There can be no distinction in the obligations of the city as respects their care of the streets, and their care of the bridges that are declared by statute a public highway. The court of appeals, moreover, in the case last cited, cite with approval the case of Richards v. The Mayor, 16 Jones & S. 315, where the city was held answerable for an injury happening through a defect in a bridge which, like the present, was under the control of the department of parks. These cases seem to me to be equivalent to an express adjudication by the state courts that the corporation is liable for any negligence in the management of streets or bridges under the department of parks; and as an adjudication upon the relation of that department to the corporation under the state laws, it must be adopted and followed by this court.

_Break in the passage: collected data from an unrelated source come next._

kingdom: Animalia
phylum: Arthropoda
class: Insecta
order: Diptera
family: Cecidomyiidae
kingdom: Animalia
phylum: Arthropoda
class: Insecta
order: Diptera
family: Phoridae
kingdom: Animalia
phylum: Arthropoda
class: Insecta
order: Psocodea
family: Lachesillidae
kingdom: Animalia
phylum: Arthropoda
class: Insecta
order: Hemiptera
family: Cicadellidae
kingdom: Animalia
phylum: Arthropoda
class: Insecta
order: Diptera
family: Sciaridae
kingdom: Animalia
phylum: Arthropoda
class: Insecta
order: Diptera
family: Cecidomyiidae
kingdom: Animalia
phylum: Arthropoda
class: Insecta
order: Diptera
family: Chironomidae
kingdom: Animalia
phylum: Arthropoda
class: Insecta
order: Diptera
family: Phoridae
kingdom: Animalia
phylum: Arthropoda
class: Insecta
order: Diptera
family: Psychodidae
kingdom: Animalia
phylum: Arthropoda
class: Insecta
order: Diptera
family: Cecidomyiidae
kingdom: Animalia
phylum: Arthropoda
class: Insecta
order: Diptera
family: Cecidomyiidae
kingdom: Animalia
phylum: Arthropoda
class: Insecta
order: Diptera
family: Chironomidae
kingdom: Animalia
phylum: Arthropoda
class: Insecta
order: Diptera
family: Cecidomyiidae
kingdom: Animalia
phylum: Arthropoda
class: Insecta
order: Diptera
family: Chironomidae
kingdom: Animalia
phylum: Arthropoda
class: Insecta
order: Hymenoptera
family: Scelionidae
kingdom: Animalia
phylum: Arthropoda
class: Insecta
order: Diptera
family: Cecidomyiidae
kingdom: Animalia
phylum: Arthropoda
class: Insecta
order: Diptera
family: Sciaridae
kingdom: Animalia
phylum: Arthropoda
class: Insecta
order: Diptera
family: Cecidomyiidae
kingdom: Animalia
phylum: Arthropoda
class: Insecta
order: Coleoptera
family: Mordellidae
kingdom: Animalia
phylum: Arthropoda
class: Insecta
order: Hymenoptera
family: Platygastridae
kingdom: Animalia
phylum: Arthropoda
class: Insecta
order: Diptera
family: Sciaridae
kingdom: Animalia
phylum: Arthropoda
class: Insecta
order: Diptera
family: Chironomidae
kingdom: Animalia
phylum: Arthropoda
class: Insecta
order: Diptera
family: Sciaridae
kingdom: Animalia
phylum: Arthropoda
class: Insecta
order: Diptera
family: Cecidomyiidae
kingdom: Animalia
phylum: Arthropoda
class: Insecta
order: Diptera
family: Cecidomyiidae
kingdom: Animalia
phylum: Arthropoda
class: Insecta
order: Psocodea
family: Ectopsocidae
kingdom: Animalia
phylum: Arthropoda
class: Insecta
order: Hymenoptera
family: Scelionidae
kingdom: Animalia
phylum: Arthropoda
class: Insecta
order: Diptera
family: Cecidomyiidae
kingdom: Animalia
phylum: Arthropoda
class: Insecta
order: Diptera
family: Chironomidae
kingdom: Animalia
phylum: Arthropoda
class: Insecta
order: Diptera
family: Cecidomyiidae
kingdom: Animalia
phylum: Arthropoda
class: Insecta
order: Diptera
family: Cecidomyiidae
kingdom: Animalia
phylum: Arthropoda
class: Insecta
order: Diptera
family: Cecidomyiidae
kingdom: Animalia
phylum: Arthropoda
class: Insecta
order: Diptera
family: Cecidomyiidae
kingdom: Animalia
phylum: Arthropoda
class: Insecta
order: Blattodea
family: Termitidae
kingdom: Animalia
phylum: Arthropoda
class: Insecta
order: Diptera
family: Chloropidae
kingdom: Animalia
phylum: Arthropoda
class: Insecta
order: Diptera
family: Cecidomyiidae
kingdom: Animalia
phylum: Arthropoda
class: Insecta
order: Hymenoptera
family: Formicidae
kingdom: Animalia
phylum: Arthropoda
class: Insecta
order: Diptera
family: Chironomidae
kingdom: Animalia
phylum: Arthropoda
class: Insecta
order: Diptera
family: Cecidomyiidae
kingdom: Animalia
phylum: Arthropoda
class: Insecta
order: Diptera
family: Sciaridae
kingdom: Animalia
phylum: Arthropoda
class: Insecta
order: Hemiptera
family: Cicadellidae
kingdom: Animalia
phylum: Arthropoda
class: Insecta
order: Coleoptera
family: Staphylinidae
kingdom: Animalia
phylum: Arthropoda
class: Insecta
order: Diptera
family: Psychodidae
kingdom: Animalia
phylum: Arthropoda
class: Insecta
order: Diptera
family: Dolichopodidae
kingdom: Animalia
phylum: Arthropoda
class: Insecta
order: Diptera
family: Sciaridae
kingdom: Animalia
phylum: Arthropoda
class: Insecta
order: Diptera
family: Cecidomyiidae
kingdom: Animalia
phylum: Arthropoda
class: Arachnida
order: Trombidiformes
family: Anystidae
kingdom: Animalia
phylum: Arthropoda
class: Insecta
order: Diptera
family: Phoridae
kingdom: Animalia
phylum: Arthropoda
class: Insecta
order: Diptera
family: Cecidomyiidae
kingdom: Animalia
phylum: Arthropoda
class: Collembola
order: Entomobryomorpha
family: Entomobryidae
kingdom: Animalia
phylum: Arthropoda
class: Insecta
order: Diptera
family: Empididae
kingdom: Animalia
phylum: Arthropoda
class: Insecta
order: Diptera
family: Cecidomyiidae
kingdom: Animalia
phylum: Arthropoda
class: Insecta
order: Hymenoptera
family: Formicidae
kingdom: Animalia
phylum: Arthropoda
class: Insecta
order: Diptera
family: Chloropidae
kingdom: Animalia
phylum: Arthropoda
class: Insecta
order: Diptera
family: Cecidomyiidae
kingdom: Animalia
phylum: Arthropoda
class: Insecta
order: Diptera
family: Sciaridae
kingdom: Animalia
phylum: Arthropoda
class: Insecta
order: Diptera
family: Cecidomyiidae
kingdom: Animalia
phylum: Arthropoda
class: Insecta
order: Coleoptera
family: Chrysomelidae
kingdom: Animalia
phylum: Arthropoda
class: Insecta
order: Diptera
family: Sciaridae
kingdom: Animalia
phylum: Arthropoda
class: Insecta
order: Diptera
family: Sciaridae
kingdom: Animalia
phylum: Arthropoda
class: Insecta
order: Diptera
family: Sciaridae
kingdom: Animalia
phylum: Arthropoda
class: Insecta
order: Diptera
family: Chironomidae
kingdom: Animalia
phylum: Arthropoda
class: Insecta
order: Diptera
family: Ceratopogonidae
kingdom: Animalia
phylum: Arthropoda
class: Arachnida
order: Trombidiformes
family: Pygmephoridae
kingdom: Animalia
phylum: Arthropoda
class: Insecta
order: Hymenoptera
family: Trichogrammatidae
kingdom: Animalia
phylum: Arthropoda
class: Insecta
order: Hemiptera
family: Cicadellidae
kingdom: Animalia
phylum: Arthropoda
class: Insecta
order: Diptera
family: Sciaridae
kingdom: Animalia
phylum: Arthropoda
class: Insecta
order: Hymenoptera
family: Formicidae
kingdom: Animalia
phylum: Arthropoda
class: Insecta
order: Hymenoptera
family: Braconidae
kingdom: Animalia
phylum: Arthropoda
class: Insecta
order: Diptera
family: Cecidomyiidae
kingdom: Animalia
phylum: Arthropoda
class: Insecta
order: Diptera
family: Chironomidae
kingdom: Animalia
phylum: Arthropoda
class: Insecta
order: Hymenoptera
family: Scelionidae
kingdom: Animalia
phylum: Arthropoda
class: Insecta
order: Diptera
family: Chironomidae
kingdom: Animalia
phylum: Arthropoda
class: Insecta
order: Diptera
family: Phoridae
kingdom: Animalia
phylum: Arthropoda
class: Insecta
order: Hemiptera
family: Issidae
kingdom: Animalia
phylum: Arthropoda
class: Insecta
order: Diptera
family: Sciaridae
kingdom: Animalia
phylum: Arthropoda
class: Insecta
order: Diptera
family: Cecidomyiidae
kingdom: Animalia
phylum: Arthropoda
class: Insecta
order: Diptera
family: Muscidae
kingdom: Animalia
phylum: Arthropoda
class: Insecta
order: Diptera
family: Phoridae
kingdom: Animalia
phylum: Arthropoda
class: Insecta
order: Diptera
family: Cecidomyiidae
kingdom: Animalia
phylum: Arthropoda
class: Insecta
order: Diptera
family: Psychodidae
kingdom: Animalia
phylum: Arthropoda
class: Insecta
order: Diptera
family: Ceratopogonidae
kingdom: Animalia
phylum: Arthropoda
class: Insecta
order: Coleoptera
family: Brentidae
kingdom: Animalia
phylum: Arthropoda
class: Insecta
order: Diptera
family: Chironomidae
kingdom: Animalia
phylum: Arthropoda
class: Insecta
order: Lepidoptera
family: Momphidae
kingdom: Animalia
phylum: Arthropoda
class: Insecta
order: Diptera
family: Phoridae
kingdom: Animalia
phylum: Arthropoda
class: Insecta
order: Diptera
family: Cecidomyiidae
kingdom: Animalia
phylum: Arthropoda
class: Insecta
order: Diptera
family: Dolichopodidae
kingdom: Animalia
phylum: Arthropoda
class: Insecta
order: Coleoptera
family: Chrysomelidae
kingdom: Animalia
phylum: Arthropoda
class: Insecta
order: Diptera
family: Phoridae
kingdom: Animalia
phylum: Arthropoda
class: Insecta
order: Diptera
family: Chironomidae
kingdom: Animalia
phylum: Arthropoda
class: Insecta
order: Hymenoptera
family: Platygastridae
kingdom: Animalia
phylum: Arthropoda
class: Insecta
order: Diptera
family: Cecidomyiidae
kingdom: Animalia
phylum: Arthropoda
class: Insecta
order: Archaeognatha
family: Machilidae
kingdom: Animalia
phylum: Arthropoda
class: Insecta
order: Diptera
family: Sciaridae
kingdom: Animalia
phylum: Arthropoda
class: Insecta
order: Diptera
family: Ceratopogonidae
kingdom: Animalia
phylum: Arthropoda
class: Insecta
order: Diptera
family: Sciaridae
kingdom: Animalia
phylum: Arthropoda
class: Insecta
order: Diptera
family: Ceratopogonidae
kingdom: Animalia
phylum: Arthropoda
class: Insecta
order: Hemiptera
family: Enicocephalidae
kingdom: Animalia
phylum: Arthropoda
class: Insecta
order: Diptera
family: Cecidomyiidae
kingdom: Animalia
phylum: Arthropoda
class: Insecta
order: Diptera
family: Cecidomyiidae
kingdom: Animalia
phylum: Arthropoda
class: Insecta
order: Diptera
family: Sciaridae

The duty to take proper care of a bridge includes the duty to make proper provision for the passage of vessels through the draw. The waters of the Harlem river are public navigable waters of the United States. In constructing the bridge with a draw, and in undertaking to open and manage the draw so as to allow vessels to pass, the state and the city have recognized the right of vessels to pass through without any appeal to the national authority to protect that right. People v. Saratoga, etc., R. Co., 15 Wend. 113, 134, 136; Escanaba Co. v. Chicago, 107 U. S. 678, 683; S. C. 2 Sup. Ct. Rep. 185; Miller v. Mayor, etc., 109 U. S. 385, 393; S. C. 3 Sup. Ct. Rep. 228. Having thus recognized the rights of commerce, and undertaken k> provide accommodations for the passage of vessels, the corporation is bound that the custodians of the bridge shall use ordinary diligence *234tó avoid accidents to vessels going through the draw at customary hours, and in the customary manner, as one of the incidents of the care, management, and control of the bridge itself. It is responsible, therefore, for the want of ordinary care and diligence in its servants, and for the consequent damage.

Both parties being found in fault, the libelant is entitled to one-half his damages and costs, and an order of reference may be taken to compute the amount, if not agreed upon.